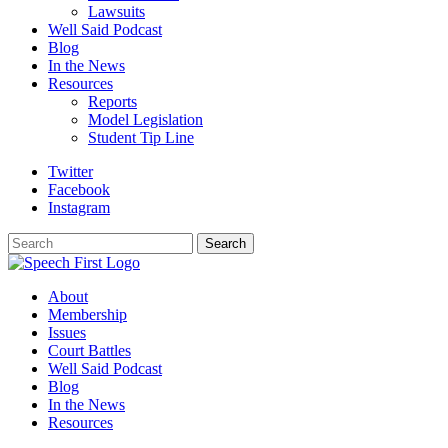
Lawsuits
Well Said Podcast
Blog
In the News
Resources
Reports
Model Legislation
Student Tip Line
Twitter
Facebook
Instagram
Search
Search
About
Membership
Issues
Court Battles
Well Said Podcast
Blog
In the News
Resources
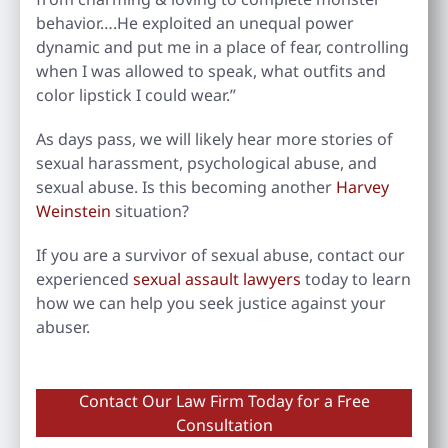
behavior….He exploited an unequal power
dynamic and put me in a place of fear, controlling
when I was allowed to speak, what outfits and
color lipstick I could wear.”
As days pass, we will likely hear more stories of
sexual harassment, psychological abuse, and
sexual abuse. Is this becoming another
Harvey
Weinstein
situation?
If you are a survivor of sexual abuse, contact our
experienced
sexual assault lawyers
today to learn
how we can help you seek justice against your
abuser.
Contact Our Law Firm Today for a Free
Consultation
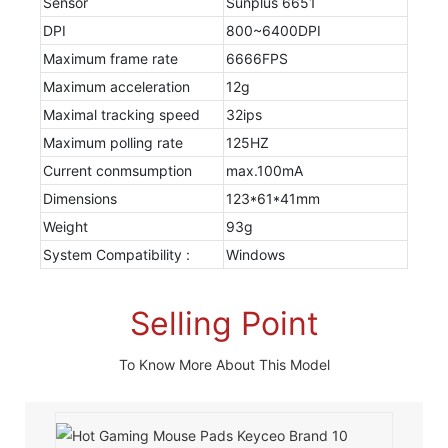
Sensor
Sunplus 6651
DPI
800~6400DPI
Maximum frame rate
6666FPS
Maximum acceleration
12g
Maximal tracking speed
32ips
Maximum polling rate
125HZ
Current conmsumption
max.100mA
Dimensions
123*61*41mm
Weight
93g
System Compatibility :
Windows
Selling Point
To Know More About This Model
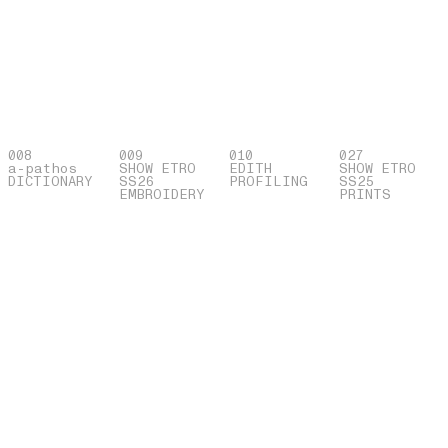
008
009
010
027
a-pathos
SHOW ETRO
EDITH
SHOW ETRO
DICTIONARY
SS26
PROFILING
SS25
EMBROIDERY
PRINTS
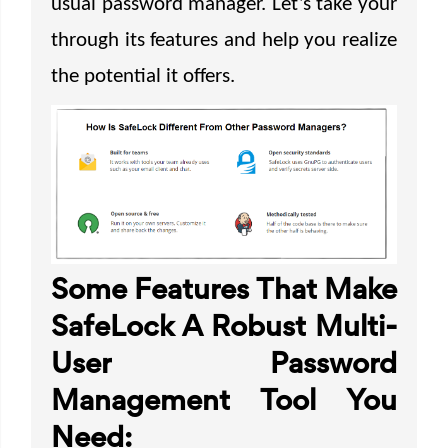
usual password manager. Let’s take your
through its features and help you realize
the potential it offers.
Some Features That Make
SafeLock A Robust Multi-
User Password
Management Tool You
Need:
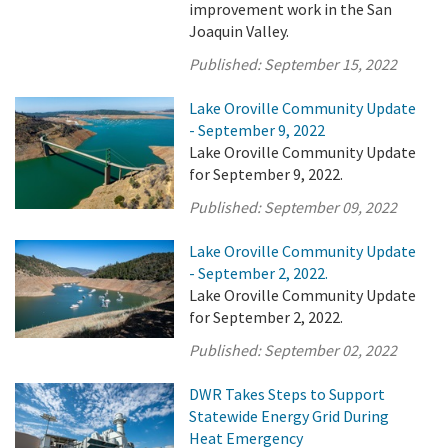
improvement work in the San
Joaquin Valley.
Published:
September 15, 2022
Lake Oroville Community Update
- September 9, 2022
Lake Oroville Community Update
for September 9, 2022.
Published:
September 09, 2022
Lake Oroville Community Update
- September 2, 2022.
Lake Oroville Community Update
for September 2, 2022.
Published:
September 02, 2022
DWR Takes Steps to Support
Statewide Energy Grid During
Heat Emergency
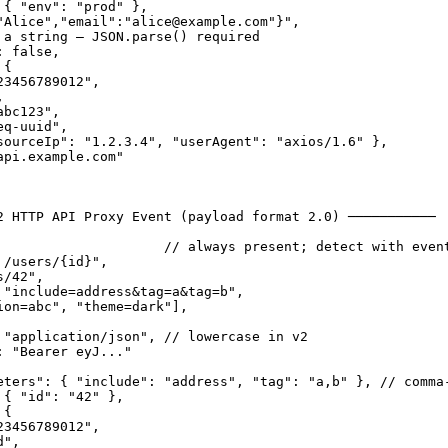
{ "env": "prod" },

"Alice","email":"alice@example.com"}",

 a string — JSON.parse() required

 false,

{

3456789012",



bc123",

q-uuid",

sourceIp": "1.2.3.4", "userAgent": "axios/1.6" },

pi.example.com"

2 HTTP API Proxy Event (payload format 2.0) ───────────

                     // always present; detect with event
/users/{id}",

/42",

 "include=address&tag=a&tag=b",

ion=abc", "theme=dark"],

 "application/json", // lowercase in v2

 "Bearer eyJ..."

eters": { "include": "address", "tag": "a,b" }, // comma-
{ "id": "42" },

{

3456789012",

",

########

• What the task asks: Given the entries above, transcribe exactly the lines from the one holding "through its features and help you realize" through the one holding "detect with event"; pictures do not belong in the transcription.

• Answer to this problem:
through its features and help you realize
the potential it offers.
Some Features That Make
SafeLock A Robust Multi-
User Password
Management Tool You
Need:
improvement work in the San
Joaquin Valley.
Published:
September 15, 2022
Lake Oroville Community Update
- September 9, 2022
Lake Oroville Community Update
for September 9, 2022.
Published:
September 09, 2022
Lake Oroville Community Update
- September 2, 2022.
Lake Oroville Community Update
for September 2, 2022.
Published:
September 02, 2022
DWR Takes Steps to Support
Statewide Energy Grid During
Heat Emergency
{ "env": "prod" },

"Alice","email":"alice@example.com"}",

 a string — JSON.parse() required

 false,

{

3456789012",



bc123",

q-uuid",

sourceIp": "1.2.3.4", "userAgent": "axios/1.6" },

pi.example.com"

2 HTTP API Proxy Event (payload format 2.0) ───────────

                     // always present; detect with event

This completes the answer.